DIRECTION: In the biography of Shitta-Bey, who gave him the title "Bey"?
-------- PAGE TEXT
Chief Mohammed Shitta-Bey (19 December 1824 – 4 July 1895), alias Olowo Pupa, was the first titled Seriki Musulumi of Lagos. He was a prominent Nigerian Muslim businessman, aristocrat and philanthropist who was involved in commerce across Lagos and the Niger-Delta region.  
He was also a patron of the Shitta-Bey Mosque in Lagos, and served as a leader in the Lagos Muslim community until his death.

Early life
Shitta-Bey was born in the liberated African village of Waterloo, Sierra Leone, to Salu and Aishat Shitta, repatriated Yoruba people who were rescued by the British West Africa Squadron from the Atlantic Slave Trade and were a part of the Oku Mohammedan community in Sierra Leone. Shitta-Bey's parents moved from Waterloo to Fourah Bay around 1831, where his father became Imam of the Fourah Bay Muslim community. Shitta's birth name was Mohammed Shitta. The name "Bey" was a title awarded to him by the Sultan of Turkey, Abdul Hamid II, in recognition of Shitta's philanthropy. He was also known as William Shitta. Although Shitta was baptized as a child by CMS missionaries in Freetown, he reverted to his father's Muslim faith when the Shitta family emigrated to Badagry in 1844.

Business career and influence in colonial Lagos
In 1852, a crisis in Badagry between Akitoye and Kosoko forced Shitta's family to move to Lagos. He became an agent to the firms of Pinnock B & Co and Messrs Miller & co. Shitta acquired a tract of land in Egga, a town along the Niger, where he situated a factory. By 1881, he had acquired a steamer for conveying goods from the Niger to the coast. He accumulated significant wealth trading such goods as ivory, kola nuts, egusi, gum copal, hides and clothes, and built a pious reputation. Shitta also expanded his business activities to Sierra Leone.
----------------
-------- STORED ROWS
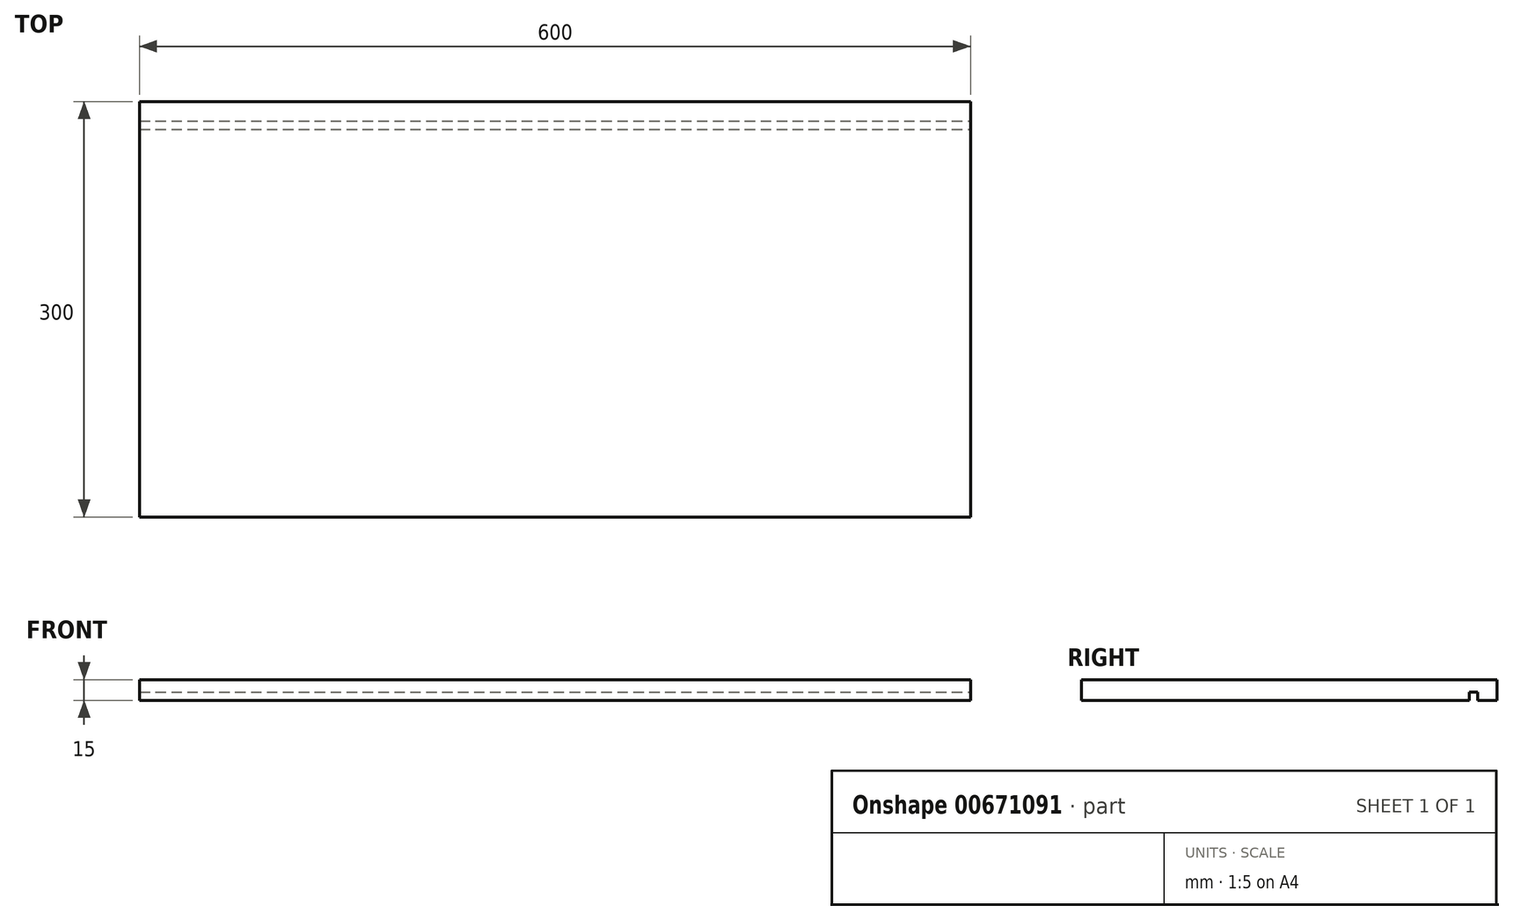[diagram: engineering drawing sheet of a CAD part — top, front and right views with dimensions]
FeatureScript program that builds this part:
annotation { "Feature Type Name" : "Feature", "Feature Type Description" : "" }
export const myFeature = defineFeature(function(context is Context, id is Id, definition is map)
    precondition{}
    {
        {
            var Q0;
            Q0=qCreatedBy(makeId("Top.planeOp"),FACE);
            var sketch = newSketch(context, id + "F0", { "sketchPlane" : qUnion([Q0])});
            skLineSegment(sketch, "E0.bottom", {"start": v(0, 0) * mm, "end": v(600, 0) * mm});
            skLineSegment(sketch, "E0.top", {"start": v(0, -300) * mm, "end": v(600, -300) * mm});
            skLineSegment(sketch, "E0.left", {"start": v(0, 0) * mm, "end": v(0, -300) * mm});
            skLineSegment(sketch, "E0.right", {"start": v(600, 0) * mm, "end": v(600, -300) * mm});
            skSolve(sketch);
        }
        {
            var Q0;
            Q0=makeQuery(id+"F0.imprint","IMPRINT",FACE,{"disambiguationData":[TD([[makeQuery(id+"F0.imprint","IMPRINT",EDGE,{"derivedFrom":sQuery(id+"F0.wireOp",EDGE,"E0.bottom")}),-1.0]])]});
            extrude(context, id + "F1", {"entities" : qUnion([Q0]), "depth" : 15 * mm, "offsetDistance" : 25 * mm});
        }
        {
            var Q0;
            Q0=makeQuery(id+"F1.opExtrude","SWEPT_FACE",FACE,{"disambiguationData":[OSD([sQuery(id+"F0.wireOp",EDGE,"E0.right")])]});
            var sketch = newSketch(context, id + "F2", { "sketchPlane" : qUnion([Q0])});
            skLineSegment(sketch, "E1.bottom", {"start": v(-20, 6) * mm, "end": v(-14, 6) * mm});
            skLineSegment(sketch, "E1.top", {"start": v(-20, 0) * mm, "end": v(-14, 0) * mm});
            skLineSegment(sketch, "E1.left", {"start": v(-20, 6) * mm, "end": v(-20, 0) * mm});
            skLineSegment(sketch, "E1.right", {"start": v(-14, 6) * mm, "end": v(-14, 0) * mm});
            skSolve(sketch);
        }
        {
            var Q0;
            Q0=makeQuery(id+"F2.imprint","IMPRINT",FACE,{"disambiguationData":[TD([[makeQuery(id+"F2.imprint","IMPRINT",EDGE,{"derivedFrom":sQuery(id+"F2.wireOp",EDGE,"E1.bottom")}),-1.0]])]});
            extrude(context, id + "F3", {"entities" : qUnion([Q0]), "operationType" : NewBodyOperationType.REMOVE, "oppositeDirection" : true, "depth" : 600 * mm, "offsetDistance" : 25 * mm});
        }
    });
----------------
THE RESPONSE: The Sultan of Turkey, Abdul Hamid II.